(Source data)
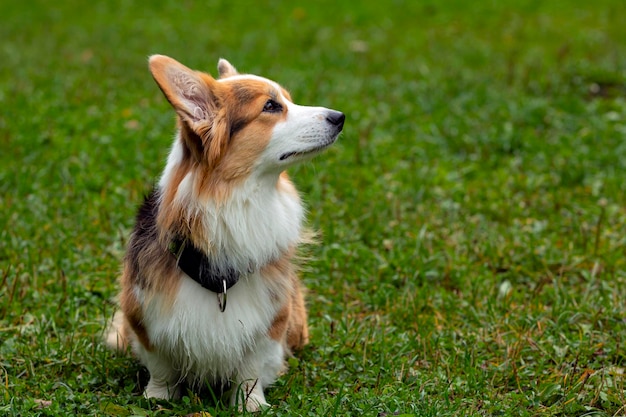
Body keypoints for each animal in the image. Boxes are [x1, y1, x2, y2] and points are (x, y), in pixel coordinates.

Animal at [105, 54, 344, 410]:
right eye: (271, 106)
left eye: (288, 99)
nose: (340, 117)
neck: (234, 200)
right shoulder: (143, 313)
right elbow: (160, 365)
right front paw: (158, 397)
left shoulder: (271, 321)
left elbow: (252, 369)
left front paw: (250, 404)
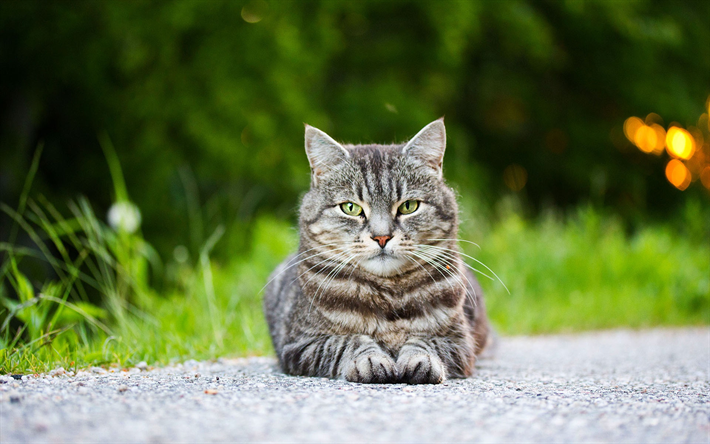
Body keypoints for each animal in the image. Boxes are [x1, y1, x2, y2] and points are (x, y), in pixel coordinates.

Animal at [264, 119, 492, 386]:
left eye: (409, 206)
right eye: (350, 208)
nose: (381, 236)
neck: (389, 296)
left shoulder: (459, 343)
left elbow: (426, 342)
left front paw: (419, 359)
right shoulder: (301, 343)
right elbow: (348, 342)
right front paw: (370, 360)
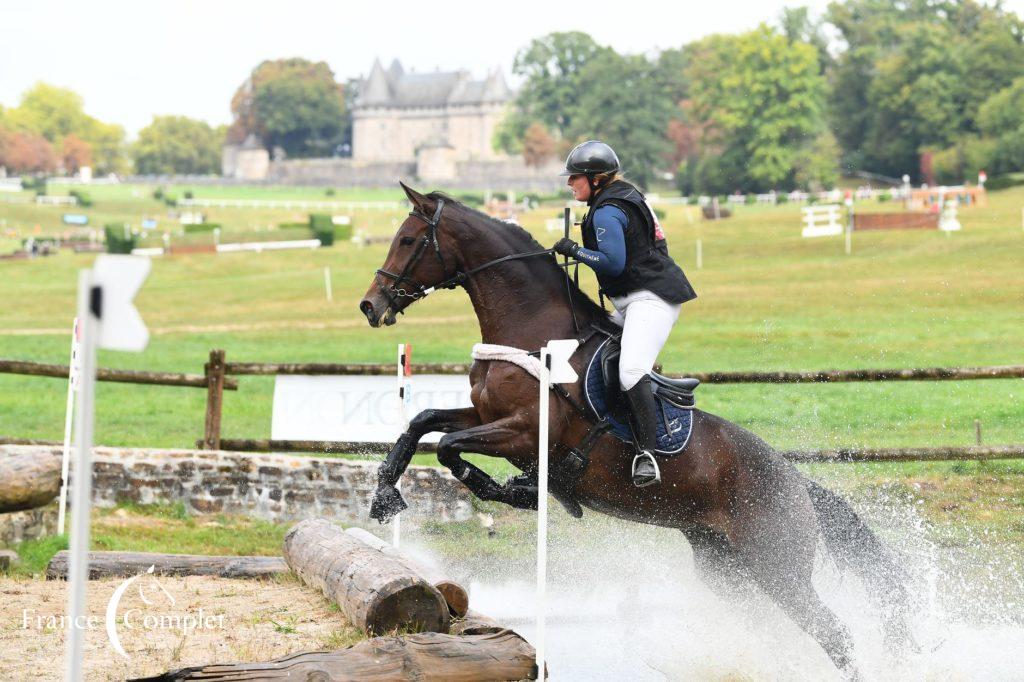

TASK GOAL: Every line above that holds the string "front" counts once. State how many such lines there are, as a number alone.

SOLUTION FOR THIS EXERCISE: 4